Improvement of wood properties by impregnation with liquefied spruce bark based resins
X Duret, E Fredon, E Masson, P Gérardin
In this paper, biobased phenolic thermosetting resins are designed to be used as wood stabilization treatment. The originality of the study stands in substituting part of phenol by spruce (picea abies) bark: this is achieved by a liquefaction process in phenol in the presence of sulfuric acid as catalyst. Next, thermosetting resins are synthetized from liquefied bark by condensation on formaldehyde and further used for impregnation in beech blocks and curing. Two kinds of spruce barks -unmodified and pretreated ones- are used as starting material and characterized. Concerning pretreatment, a hydrolysis has been applied to spruce bark in order to enhance phenolic part. Two liquefaction processes are compared: the first one a simple heating under reflux in presence of phenol.

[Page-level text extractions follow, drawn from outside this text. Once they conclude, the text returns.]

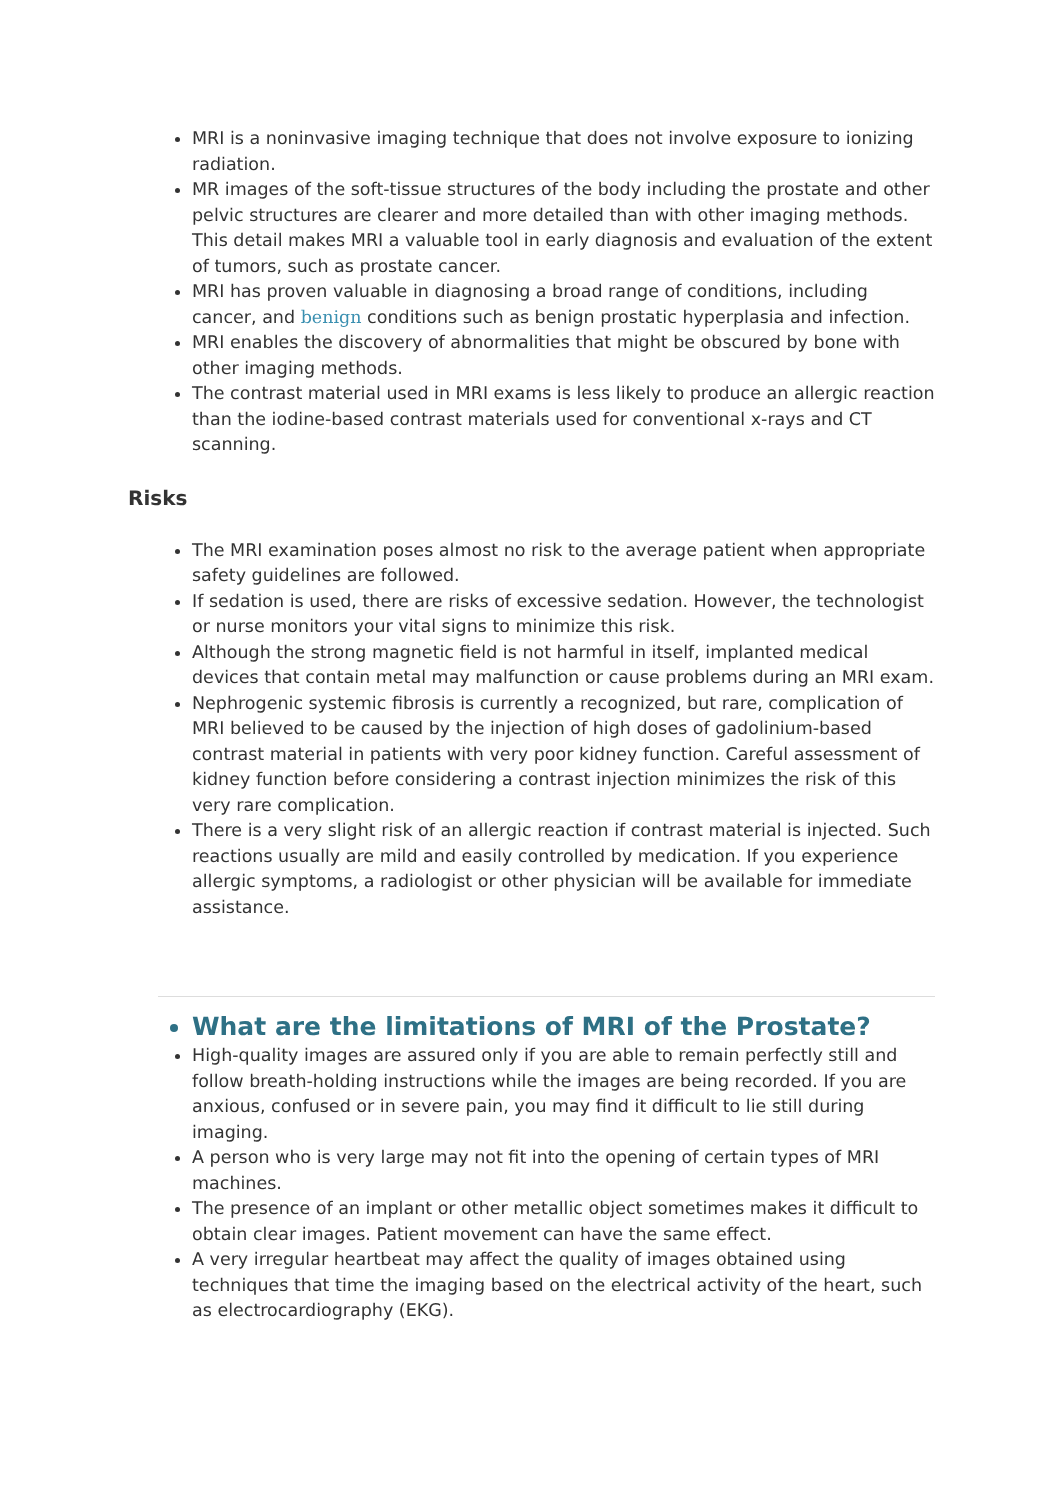MRI is a noninvasive imaging technique that does not involve exposure to ionizing radiation.
MR images of the soft-tissue structures of the body including the prostate and other pelvic structures are clearer and more detailed than with other imaging methods. This detail makes MRI a valuable tool in early diagnosis and evaluation of the extent of tumors, such as prostate cancer.
MRI has proven valuable in diagnosing a broad range of conditions, including cancer, and benign conditions such as benign prostatic hyperplasia and infection.
MRI enables the discovery of abnormalities that might be obscured by bone with other imaging methods.
The contrast material used in MRI exams is less likely to produce an allergic reaction than the iodine-based contrast materials used for conventional x-rays and CT scanning.
Risks
The MRI examination poses almost no risk to the average patient when appropriate safety guidelines are followed.
If sedation is used, there are risks of excessive sedation. However, the technologist or nurse monitors your vital signs to minimize this risk.
Although the strong magnetic field is not harmful in itself, implanted medical devices that contain metal may malfunction or cause problems during an MRI exam.
Nephrogenic systemic fibrosis is currently a recognized, but rare, complication of MRI believed to be caused by the injection of high doses of gadolinium-based contrast material in patients with very poor kidney function. Careful assessment of kidney function before considering a contrast injection minimizes the risk of this very rare complication.
There is a very slight risk of an allergic reaction if contrast material is injected. Such reactions usually are mild and easily controlled by medication. If you experience allergic symptoms, a radiologist or other physician will be available for immediate assistance.
What are the limitations of MRI of the Prostate?
High-quality images are assured only if you are able to remain perfectly still and follow breath-holding instructions while the images are being recorded. If you are anxious, confused or in severe pain, you may find it difficult to lie still during imaging.
A person who is very large may not fit into the opening of certain types of MRI machines.
The presence of an implant or other metallic object sometimes makes it difficult to obtain clear images. Patient movement can have the same effect.
A very irregular heartbeat may affect the quality of images obtained using techniques that time the imaging based on the electrical activity of the heart, such as electrocardiography (EKG).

A second one consists in heating at 200°C in closed reactor in phenol/ethanol/water solvent (20/50/30). For the different systems attempted, liquefaction yields are determined and analyzed regarding FT-IR analysis. 91% yield was obtained for liquefied spruce bark under reflux, but the highest bark to solvent ratio (50%) was obtained for process lead in closed reactor. Reactivity of liquefied bark resins is found to be better than control phenolic-formaldehyde resin. Impregnations in beech (Fagus sylvatica) wood blocks are performed using different dried matter content (10%, 20% and 30%). After curing, weight percent gain (WPG), leaching rate, anti-swelling efficiency (ASE) and resistance to decay of different systems are compared. It is shown that liquefied bark based resins confers to wood significant dimensional stabilization and resistance to decay against brown rot and white rot fungi. Concerning the impact of the different processes attempted such as hydrolysis pretreatment or liquefaction at 200°C in closed reactor, final properties of treated wood are decreased compared to liquefied bark resins.